Work instruction 1 - In the article on RFID student ID cards, how much will a student pay for a replacement card if the original is misplaced or damaged?
Work instruction 2 - Go on with the article on RFID student ID cards from the point where it stops.

Supplied text -
_ _ _ _ _ _ _

According to Steve Bassett, Northside’s assistant superintendent for budget and finance, “the payoff could be a lot bigger if the program goes district-wide.” He believes “the program was one way the growing district could respond to the Legislature’s cuts in state education funding.” The district cut $61.4 million from its budget last year.

School officials told local news sources that that the RFID micro-chipped student ID cards will be used to check out library books, purchase food in the cafeteria, and will cost a student $15 per replacement card, if misplaced or damaged.

In the view of the parents, staff, students, and teachers who oppose the new practice, tracking and monitoring violates the reasonable privacy expectation and breaches civil liberty rights. One of the main objections is that some consider RFID tracking dehumanizing. It can “monitor how long a student or teacher spends in a bathroom stall.” Teachers also expressed concern that tracking may deter students from visiting a school counselor.

As one student stated, “With a smart phone you can use the option to use your locator, but this, I can’t turn it off.” With her father’s support, she has decided to challenge the district’s plan by wear an older photo ID.

Although the school states that administrators will not be allowed to track student off-campus, according to the ACLU, the RFID chips can be hacked. Unlike GPS tracking systems, which use satellites to locate and monitor objects, RFID technology uses radio waves.

_ _ _ _ _ _ _

Raw data -

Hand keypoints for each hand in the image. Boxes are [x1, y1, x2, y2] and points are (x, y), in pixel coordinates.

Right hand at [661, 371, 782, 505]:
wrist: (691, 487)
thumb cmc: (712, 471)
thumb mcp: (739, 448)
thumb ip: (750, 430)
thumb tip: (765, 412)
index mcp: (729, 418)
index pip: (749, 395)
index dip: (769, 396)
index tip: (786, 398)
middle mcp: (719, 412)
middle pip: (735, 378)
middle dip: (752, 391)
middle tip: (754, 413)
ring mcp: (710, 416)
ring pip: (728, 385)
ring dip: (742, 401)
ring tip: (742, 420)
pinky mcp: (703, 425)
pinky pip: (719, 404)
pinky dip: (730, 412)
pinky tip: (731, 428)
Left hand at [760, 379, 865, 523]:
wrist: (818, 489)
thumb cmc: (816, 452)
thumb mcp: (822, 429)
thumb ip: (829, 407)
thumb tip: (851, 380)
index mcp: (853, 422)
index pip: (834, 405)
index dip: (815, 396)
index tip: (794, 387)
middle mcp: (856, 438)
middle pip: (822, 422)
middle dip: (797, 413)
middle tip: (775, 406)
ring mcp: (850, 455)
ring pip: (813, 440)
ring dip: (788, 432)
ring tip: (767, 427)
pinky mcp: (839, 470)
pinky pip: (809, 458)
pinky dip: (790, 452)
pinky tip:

_ _ _ _ _ _ _

Your response 1 - $15 per replacement card.

Your response 2 -
According to the American Civil Liberties Union’s (ACLU) Nicole Ozer, “RFID has been billed as a ‘proven technology,’ but what’s actually been proven time and again since the ACLU first looked at this issue in 2005 is just how insecure RFID chips can be.”

Kirsten Bokenkamp, another ACLU spokesperson listed her concerns about the tracking including privacy and the risks of identity theft or kidnapping if somebody hacks into the system.

The Identity Project and Privacy Activism released a statement that “If schools choose to move forward without complete information and are willing to accept the associated liability, they should have provisions in place to adhere to the principles of fair information practices and respect individuals’ rights to opt out based on their conscientious and religious objections.”

The Northside Independent School District passed the initiative unanimously.

Texas currently has no state law regulating the use of RFID or similar tracking system devices. Each district may draft its own policy.